Another change, connected to this language problem, is better deceptive marketing. For example, an early CEDU brochure mentions “ritualistic” large-group awareness training and includes shadowy black-and-white photos of screaming teens. By the late 1990s, however, brochures make CEDU look like a summer camp with an “emotional growth curriculum” and a baseball team.

CEDU never changed; it always remained a secluded, hysterically violent facility with its own language, a hodgepodge of dated and dangerous substandard therapies and interventions, and antisocial, authoritarian staffers. But for marketing purposes, later CEDU emphasized images of a baseball team.

Q: What has remained unchanged since the 1960s?

A: 1) Extremism. 2) Attempting to modify the behavior of individuals who don't need behavior modification. 3) A general mistrust and dislike of outsiders, specifically state agencies, local law enforcement, reporters, and parents. 4) A general mistrust and dislike of adolescents — you know, the population they’re hired to treat.

Q: There have been a lot of stories exposing horrible scandals at these schools, but nothing ever changes. Why?

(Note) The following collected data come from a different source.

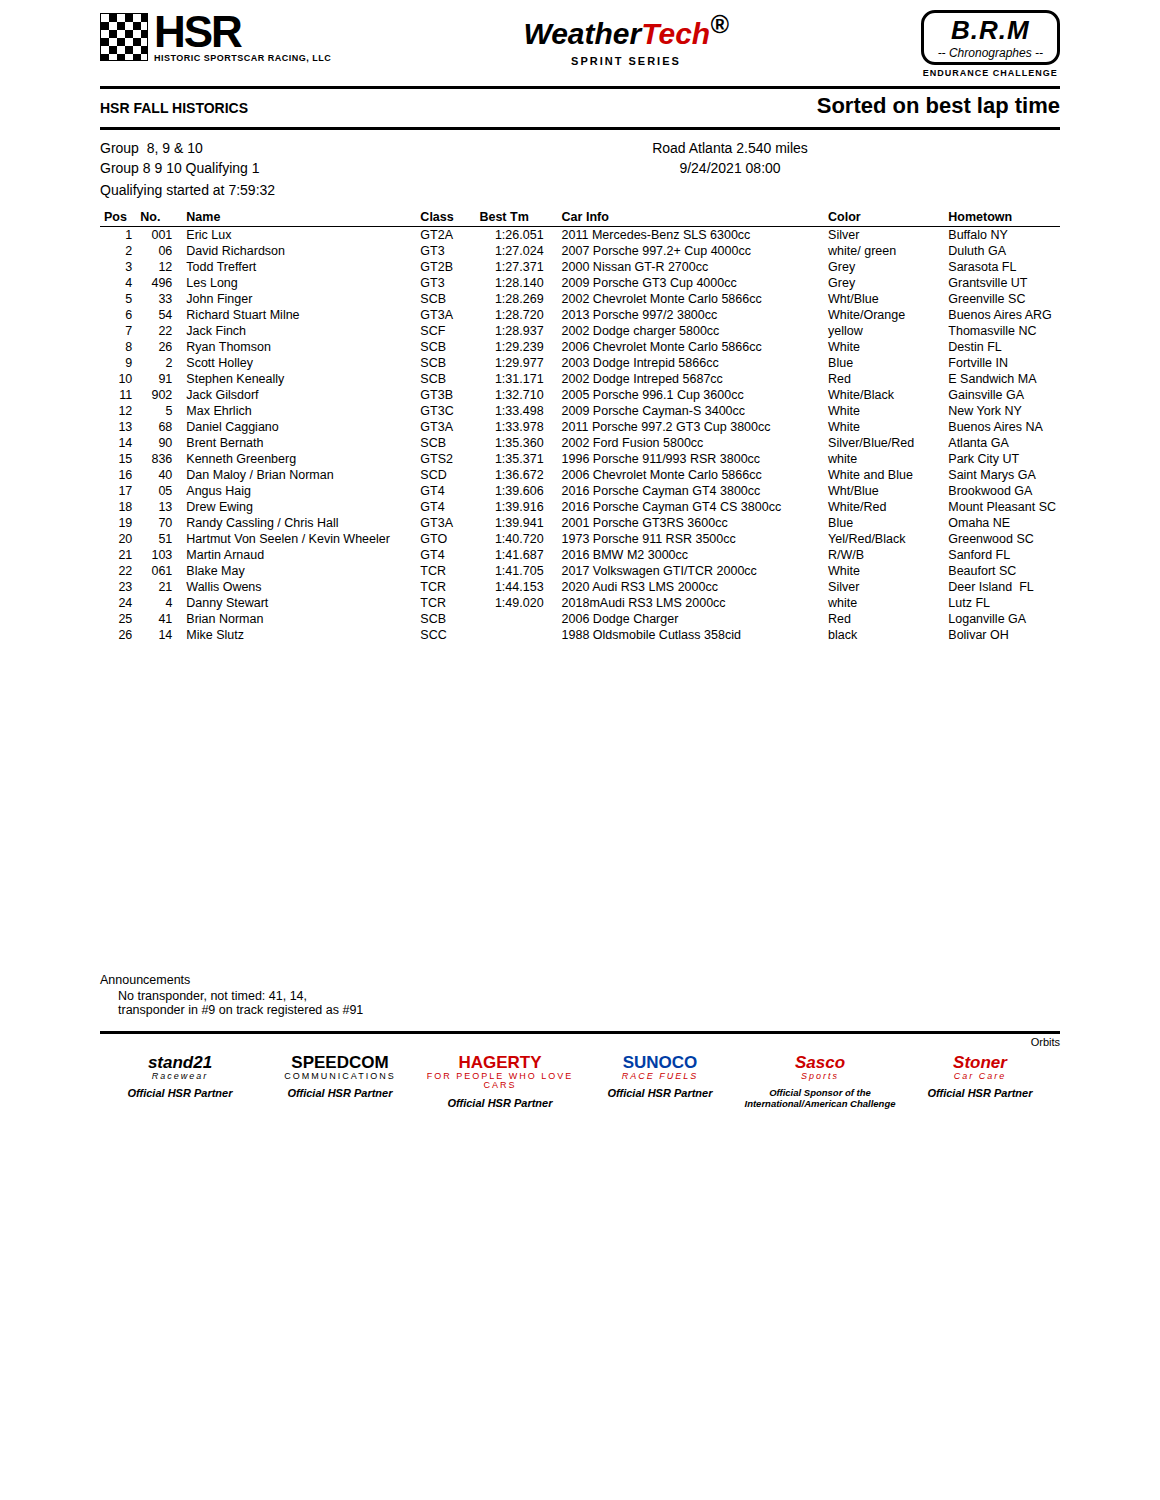HSR
HISTORIC SPORTSCAR RACING, LLC
WeatherTech®
SPRINT SERIES
B.R.M
-- Chronographes --
ENDURANCE CHALLENGE
HSR FALL HISTORICS
Sorted on best lap time
Group 8, 9 & 10
Road Atlanta 2.540 miles
Group 8 9 10 Qualifying 1
9/24/2021 08:00
Qualifying started at 7:59:32
| Pos | No. | Name | Class | Best Tm | Car Info | Color | Hometown |
| --- | --- | --- | --- | --- | --- | --- | --- |
| 1 | 001 | Eric Lux | GT2A | 1:26.051 | 2011 Mercedes-Benz SLS 6300cc | Silver | Buffalo NY |
| 2 | 06 | David Richardson | GT3 | 1:27.024 | 2007 Porsche 997.2+ Cup 4000cc | white/ green | Duluth GA |
| 3 | 12 | Todd Treffert | GT2B | 1:27.371 | 2000 Nissan GT-R 2700cc | Grey | Sarasota FL |
| 4 | 496 | Les Long | GT3 | 1:28.140 | 2009 Porsche GT3 Cup 4000cc | Grey | Grantsville UT |
| 5 | 33 | John Finger | SCB | 1:28.269 | 2002 Chevrolet Monte Carlo 5866cc | Wht/Blue | Greenville SC |
| 6 | 54 | Richard Stuart Milne | GT3A | 1:28.720 | 2013 Porsche 997/2 3800cc | White/Orange | Buenos Aires ARG |
| 7 | 22 | Jack Finch | SCF | 1:28.937 | 2002 Dodge charger 5800cc | yellow | Thomasville NC |
| 8 | 26 | Ryan Thomson | SCB | 1:29.239 | 2006 Chevrolet Monte Carlo 5866cc | White | Destin FL |
| 9 | 2 | Scott Holley | SCB | 1:29.977 | 2003 Dodge Intrepid 5866cc | Blue | Fortville IN |
| 10 | 91 | Stephen Keneally | SCB | 1:31.171 | 2002 Dodge Intreped 5687cc | Red | E Sandwich MA |
| 11 | 902 | Jack Gilsdorf | GT3B | 1:32.710 | 2005 Porsche 996.1 Cup 3600cc | White/Black | Gainsville GA |
| 12 | 5 | Max Ehrlich | GT3C | 1:33.498 | 2009 Porsche Cayman-S 3400cc | White | New York NY |
| 13 | 68 | Daniel Caggiano | GT3A | 1:33.978 | 2011 Porsche 997.2 GT3 Cup 3800cc | White | Buenos Aires NA |
| 14 | 90 | Brent Bernath | SCB | 1:35.360 | 2002 Ford Fusion 5800cc | Silver/Blue/Red | Atlanta GA |
| 15 | 836 | Kenneth Greenberg | GTS2 | 1:35.371 | 1996 Porsche 911/993 RSR 3800cc | white | Park City UT |
| 16 | 40 | Dan Maloy / Brian Norman | SCD | 1:36.672 | 2006 Chevrolet Monte Carlo 5866cc | White and Blue | Saint Marys GA |
| 17 | 05 | Angus Haig | GT4 | 1:39.606 | 2016 Porsche Cayman GT4 3800cc | Wht/Blue | Brookwood GA |
| 18 | 13 | Drew Ewing | GT4 | 1:39.916 | 2016 Porsche Cayman GT4 CS 3800cc | White/Red | Mount Pleasant SC |
| 19 | 70 | Randy Cassling / Chris Hall | GT3A | 1:39.941 | 2001 Porsche GT3RS 3600cc | Blue | Omaha NE |
| 20 | 51 | Hartmut Von Seelen / Kevin Wheeler | GTO | 1:40.720 | 1973 Porsche 911 RSR 3500cc | Yel/Red/Black | Greenwood SC |
| 21 | 103 | Martin Arnaud | GT4 | 1:41.687 | 2016 BMW M2 3000cc | R/W/B | Sanford FL |
| 22 | 061 | Blake May | TCR | 1:41.705 | 2017 Volkswagen GTI/TCR 2000cc | White | Beaufort SC |
| 23 | 21 | Wallis Owens | TCR | 1:44.153 | 2020 Audi RS3 LMS 2000cc | Silver | Deer Island FL |
| 24 | 4 | Danny Stewart | TCR | 1:49.020 | 2018mAudi RS3 LMS 2000cc | white | Lutz FL |
| 25 | 41 | Brian Norman | SCB | | 2006 Dodge Charger | Red | Loganville GA |
| 26 | 14 | Mike Slutz | SCC | | 1988 Oldsmobile Cutlass 358cid | black | Bolivar OH |
Announcements
No transponder, not timed: 41, 14,
transponder in #9 on track registered as #91
Orbits
stand21Racewear
Official HSR Partner
SPEEDCOMCOMMUNICATIONS
Official HSR Partner
HAGERTYFOR PEOPLE WHO LOVE CARS
Official HSR Partner
SUNOCORACE FUELS
Official HSR Partner
SascoSports
Official Sponsor of the
International/American Challenge
StonerCar Care
Official HSR Partner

A: This is a question with a thousand unsatisfactory answers. Institutional abuse is never about one institution. Of course, you have the endless failures of school districts, educational consultants, and law enforcement. Also, inadequate oversight and state licensing agencies unable, or unwilling, to suspend or revoke a program's license. Adding to this, there's little public outrage. A "scandal" at a "school" for "troubled teens" sets up a forgettable narrative. And, besides, isn't a "troubled teen" someone who drowns kittens?

Just as problematic, media often portrays teens at private residential programs as affluent. For example, "When Rich Kids Go Bad" is the hideous and false title to an old Forbes profile on CEDU. That language was grossly inaccurate, but stuck nonetheless. Isn’t it easy to dismiss a scandal at a school for rich baddies?

But the best answer to your question can be found in a 1969 San Bernardino Sun piece. It quotes one of several anti-CEDU councilmen as saying “many people don’t care about their children." This councilman added, “and they’re mighty happy that Cedu is boarding them.” In the end, nothing changes because parents keep sending their children away.

Q: In your opinion, is there any circumstance or any child for which "therapeutic boarding school" is beneficial?

A: Yes. The day that child walks out of one.

Q: What's your message to parents contemplating "therapeutic" placement?

A: I'll leave the messages and sloganeering to people working within this industry. But my opinion? Parents should strongly contemplate keeping their children in public school. Also, they should contemplate kindly nudging their children into finding soul-fulfilling high-school jobs. Oh, and they should get their kids a dog.